The same year – in June 2011 -- after a decade of sour relations, the PKK and the Assad regime reconciled and resumed friendly ties. This opened Syrian Kurdistan to the PKK as the playground it had once enjoyed.
As these events unfolded, the KDP was unwilling to recognize the PKK’s Syrian political wing, the Democratic Union Party (PYD). It has been over this opposition that all efforts at a Kurdish National Council (KNC) have failed.
The PYD was happy to join the council as just a member, but the KDP was unwilling to accept even that.
But the KDP saw its powers erode, as it failed in efforts to arm other Syrian Kurdish groups. Meanwhile, more PKK fighters withdrew from Turkey and headed to Syria, making its guerrillas the sole power on the ground.
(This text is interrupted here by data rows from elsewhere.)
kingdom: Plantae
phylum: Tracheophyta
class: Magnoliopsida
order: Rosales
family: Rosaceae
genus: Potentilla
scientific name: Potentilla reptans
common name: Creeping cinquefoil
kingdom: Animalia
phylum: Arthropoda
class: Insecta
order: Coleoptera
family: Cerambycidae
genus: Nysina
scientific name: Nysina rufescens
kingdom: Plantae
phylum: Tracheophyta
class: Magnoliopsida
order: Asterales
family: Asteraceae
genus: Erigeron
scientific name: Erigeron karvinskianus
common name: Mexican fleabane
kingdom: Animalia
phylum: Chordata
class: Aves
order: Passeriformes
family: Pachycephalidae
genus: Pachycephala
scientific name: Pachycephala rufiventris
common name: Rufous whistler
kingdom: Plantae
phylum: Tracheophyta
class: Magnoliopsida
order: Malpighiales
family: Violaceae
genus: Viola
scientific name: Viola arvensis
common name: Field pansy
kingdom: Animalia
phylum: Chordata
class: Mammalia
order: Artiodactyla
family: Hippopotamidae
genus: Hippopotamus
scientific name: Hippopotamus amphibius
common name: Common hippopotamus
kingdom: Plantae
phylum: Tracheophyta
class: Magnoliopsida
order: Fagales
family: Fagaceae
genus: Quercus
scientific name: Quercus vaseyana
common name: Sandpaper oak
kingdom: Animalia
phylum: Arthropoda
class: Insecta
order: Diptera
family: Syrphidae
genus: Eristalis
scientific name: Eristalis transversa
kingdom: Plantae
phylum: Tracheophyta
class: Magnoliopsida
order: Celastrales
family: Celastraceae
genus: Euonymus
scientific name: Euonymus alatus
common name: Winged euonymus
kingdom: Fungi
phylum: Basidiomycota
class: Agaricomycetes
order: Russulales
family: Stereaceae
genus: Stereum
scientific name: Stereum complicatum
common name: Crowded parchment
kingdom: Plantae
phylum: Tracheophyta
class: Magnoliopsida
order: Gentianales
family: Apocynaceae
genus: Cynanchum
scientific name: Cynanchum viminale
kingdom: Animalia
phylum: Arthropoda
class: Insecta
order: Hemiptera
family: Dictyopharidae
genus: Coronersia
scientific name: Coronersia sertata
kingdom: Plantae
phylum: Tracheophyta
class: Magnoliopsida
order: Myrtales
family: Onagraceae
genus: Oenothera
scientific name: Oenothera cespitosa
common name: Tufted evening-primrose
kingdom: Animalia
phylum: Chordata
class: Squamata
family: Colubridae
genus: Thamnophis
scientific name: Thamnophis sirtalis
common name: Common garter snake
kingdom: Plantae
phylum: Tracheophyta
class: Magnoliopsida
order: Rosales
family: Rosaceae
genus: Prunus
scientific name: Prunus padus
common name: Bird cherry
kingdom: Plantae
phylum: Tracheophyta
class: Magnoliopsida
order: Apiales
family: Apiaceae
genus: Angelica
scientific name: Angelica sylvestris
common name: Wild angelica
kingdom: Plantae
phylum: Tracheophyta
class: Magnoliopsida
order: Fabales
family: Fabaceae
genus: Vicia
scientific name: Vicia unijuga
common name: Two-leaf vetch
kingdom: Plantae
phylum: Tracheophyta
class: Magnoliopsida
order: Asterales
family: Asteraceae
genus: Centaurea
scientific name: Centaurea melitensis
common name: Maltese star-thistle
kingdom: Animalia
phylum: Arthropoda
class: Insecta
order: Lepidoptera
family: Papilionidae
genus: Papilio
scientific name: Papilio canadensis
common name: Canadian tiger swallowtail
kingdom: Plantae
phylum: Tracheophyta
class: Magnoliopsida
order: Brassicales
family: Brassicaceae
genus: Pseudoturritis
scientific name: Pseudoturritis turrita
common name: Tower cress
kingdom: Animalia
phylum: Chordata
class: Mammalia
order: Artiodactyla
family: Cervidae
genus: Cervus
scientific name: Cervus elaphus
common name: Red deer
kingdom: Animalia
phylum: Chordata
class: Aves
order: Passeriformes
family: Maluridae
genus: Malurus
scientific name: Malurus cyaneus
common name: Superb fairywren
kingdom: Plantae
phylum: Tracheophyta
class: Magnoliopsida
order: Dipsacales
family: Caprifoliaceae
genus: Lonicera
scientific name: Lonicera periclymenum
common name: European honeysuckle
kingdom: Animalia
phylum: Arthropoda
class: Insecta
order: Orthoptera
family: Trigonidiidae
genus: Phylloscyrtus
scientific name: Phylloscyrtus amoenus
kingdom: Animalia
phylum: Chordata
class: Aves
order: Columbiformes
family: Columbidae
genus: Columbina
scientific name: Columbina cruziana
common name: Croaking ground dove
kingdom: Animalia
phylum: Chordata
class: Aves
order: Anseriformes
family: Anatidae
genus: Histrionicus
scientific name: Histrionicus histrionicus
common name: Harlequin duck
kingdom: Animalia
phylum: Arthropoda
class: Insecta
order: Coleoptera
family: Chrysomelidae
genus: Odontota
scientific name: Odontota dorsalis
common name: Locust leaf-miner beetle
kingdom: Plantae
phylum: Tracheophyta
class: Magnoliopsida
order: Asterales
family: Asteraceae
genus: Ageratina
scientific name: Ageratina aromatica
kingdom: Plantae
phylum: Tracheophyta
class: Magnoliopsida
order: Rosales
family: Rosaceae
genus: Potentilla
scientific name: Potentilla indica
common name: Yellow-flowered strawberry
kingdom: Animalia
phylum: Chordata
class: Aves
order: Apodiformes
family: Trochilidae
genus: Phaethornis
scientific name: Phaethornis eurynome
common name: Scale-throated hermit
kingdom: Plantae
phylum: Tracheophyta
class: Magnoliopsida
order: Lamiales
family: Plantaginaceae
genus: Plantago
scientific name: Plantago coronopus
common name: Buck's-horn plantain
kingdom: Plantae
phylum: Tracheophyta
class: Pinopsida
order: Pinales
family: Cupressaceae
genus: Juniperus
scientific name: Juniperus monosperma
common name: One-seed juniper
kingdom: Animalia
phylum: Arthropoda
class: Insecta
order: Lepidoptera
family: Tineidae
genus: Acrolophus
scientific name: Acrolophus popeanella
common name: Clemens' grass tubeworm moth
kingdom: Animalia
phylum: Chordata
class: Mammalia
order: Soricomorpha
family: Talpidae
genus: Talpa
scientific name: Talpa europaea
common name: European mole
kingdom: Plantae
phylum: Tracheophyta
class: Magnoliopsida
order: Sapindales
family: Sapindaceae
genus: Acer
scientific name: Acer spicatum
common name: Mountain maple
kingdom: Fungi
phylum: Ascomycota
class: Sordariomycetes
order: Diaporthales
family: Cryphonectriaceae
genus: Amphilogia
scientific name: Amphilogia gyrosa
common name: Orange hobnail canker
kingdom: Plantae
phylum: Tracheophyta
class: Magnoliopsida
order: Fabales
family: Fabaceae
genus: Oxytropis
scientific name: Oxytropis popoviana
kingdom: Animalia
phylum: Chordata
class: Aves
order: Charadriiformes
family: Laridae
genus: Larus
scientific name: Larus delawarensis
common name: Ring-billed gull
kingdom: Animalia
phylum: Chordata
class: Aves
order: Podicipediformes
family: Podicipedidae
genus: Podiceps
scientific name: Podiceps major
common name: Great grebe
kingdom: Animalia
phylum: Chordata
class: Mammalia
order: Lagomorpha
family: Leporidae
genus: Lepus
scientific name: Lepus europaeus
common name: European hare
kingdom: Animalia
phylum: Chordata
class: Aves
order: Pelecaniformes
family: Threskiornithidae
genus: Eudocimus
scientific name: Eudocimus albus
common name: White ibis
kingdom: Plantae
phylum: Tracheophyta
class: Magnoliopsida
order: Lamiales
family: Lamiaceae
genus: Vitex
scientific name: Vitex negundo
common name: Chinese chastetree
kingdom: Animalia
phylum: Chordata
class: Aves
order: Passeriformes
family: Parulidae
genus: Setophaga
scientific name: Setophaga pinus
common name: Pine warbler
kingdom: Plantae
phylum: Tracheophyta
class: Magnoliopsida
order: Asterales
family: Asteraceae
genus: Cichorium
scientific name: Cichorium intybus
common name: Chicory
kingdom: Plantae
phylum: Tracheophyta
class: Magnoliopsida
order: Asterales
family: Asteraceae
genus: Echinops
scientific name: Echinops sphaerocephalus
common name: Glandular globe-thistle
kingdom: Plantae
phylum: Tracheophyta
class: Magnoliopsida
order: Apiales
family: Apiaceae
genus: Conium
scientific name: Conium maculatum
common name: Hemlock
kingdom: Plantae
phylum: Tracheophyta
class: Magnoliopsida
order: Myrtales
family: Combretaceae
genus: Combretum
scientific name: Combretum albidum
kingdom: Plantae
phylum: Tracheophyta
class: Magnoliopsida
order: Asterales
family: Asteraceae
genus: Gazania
Later, as the parties gathered and signed the Erbil Agreement, promising to work together through the Supreme Kurdish Council, the PYD managed to take most of the seats.
And when the KDP trained a number of Kurdish defectors from the Syrian army and tried to dispatch them to the Kurdish areas, the PKK opposed the move and did not allow them entry. In reaction, the KDP closed its borders to the PKK.
The KDP limits movement between Iraqi Kurdistan and the Kurdish areas of Syria for fear that Syrian Kurds would desert the land. This, in effect, aborted PKK plans to use the border area as a means of trade for the group.
The tougher the KDP has been with the PKK, the tougher the PKK has acted against the KDP’s smaller allies in Syrian Kurdistan and suppressed them.
The KDP believes that the PYD is letting a golden opportunity for the Kurds of Syria slip by, under the pretext that it is still uncertain what will happen to the Kurds after the fall of Assad’s regime. In short, the PYD is still unwilling to detach itself from the front that includes friends of Assad’s Baathist regime.
On the other hand, the PKK believes that the KDP is pursuing a Turkish agenda in Syria, and that KDP’s actions are not nationalistic.
When members of the Free Syrian Army (FSA) tried to pass through the Kurdish areas in Afrin and Aleppo, fighting erupted between them and members of the PYD.
Also, soon after, the PYD said that an extremist group called Jabhat al-Nusrah had attacked and killed 450 Kurdish civilians. The PYD’s claim was a trump card against the KDP. The KDP’s own rivals inside the Kurdistan Region picked up on it and lashed out at the KDP.
But despite an initial welcome, the PYD stopped a fact-finding mission assigned by the Kurdish National Council into the areas where the massacre was supposed to have happened. The group brought several thousand people to the Syrian side of the border and claimed that they did not want the mission to travel to their areas.
However, the KDP once again pulled the rug from under the PYD’s feet and reopened its borders to huge swarms of refugees, letting them cross freely into the Kurdistan Region.
All of this tells us that the Kurds of Syrian Kurdistan have found themselves between the grindstones of the PKK and KDP.
And it does not appear that this issue will be resolved without some bloodshed, no matter how serious the pledges of avoiding a “Kurdish civil war.”